_PROBLEM DETAILS_. Wherever the string "nieuws" shows up in the data below, copy the whole line.
▬▬▬▬▬▬
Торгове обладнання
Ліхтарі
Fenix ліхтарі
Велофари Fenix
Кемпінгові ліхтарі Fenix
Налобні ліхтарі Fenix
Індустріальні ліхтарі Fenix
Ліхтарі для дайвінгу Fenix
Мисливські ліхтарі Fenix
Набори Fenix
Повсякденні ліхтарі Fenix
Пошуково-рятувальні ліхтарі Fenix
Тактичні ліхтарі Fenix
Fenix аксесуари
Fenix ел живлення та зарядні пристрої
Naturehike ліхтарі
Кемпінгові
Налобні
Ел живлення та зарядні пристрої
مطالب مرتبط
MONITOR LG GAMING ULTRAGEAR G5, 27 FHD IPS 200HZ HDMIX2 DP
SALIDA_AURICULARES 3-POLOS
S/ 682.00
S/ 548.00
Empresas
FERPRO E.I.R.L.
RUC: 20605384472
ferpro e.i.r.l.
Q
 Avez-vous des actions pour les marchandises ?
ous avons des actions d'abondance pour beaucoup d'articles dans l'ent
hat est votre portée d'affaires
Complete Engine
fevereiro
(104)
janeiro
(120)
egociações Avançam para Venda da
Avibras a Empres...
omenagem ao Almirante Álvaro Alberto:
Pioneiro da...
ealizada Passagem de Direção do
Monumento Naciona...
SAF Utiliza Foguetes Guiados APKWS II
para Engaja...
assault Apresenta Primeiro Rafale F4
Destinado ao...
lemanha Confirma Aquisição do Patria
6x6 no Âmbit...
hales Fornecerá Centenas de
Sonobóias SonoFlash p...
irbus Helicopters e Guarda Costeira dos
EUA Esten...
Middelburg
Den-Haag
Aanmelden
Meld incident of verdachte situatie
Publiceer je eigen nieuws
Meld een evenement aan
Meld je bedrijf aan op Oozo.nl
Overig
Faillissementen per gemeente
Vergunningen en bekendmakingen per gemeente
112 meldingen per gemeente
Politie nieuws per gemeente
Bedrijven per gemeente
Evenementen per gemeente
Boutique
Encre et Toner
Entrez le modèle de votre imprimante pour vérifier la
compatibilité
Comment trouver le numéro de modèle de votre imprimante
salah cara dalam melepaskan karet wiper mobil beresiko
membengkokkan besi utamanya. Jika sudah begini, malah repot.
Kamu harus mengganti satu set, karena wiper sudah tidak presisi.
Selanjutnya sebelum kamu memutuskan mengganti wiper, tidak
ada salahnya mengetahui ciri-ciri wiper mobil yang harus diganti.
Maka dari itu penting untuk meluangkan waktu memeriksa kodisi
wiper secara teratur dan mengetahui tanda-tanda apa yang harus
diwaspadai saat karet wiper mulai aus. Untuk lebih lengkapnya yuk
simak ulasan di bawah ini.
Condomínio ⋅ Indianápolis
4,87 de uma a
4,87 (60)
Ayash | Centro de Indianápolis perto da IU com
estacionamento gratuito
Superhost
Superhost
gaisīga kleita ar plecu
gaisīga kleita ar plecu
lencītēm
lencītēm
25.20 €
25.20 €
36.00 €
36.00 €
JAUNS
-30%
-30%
▬▬▬▬▬▬
_RESPONSE BOX_.
Publiceer je eigen nieuws
Politie nieuws per gemeente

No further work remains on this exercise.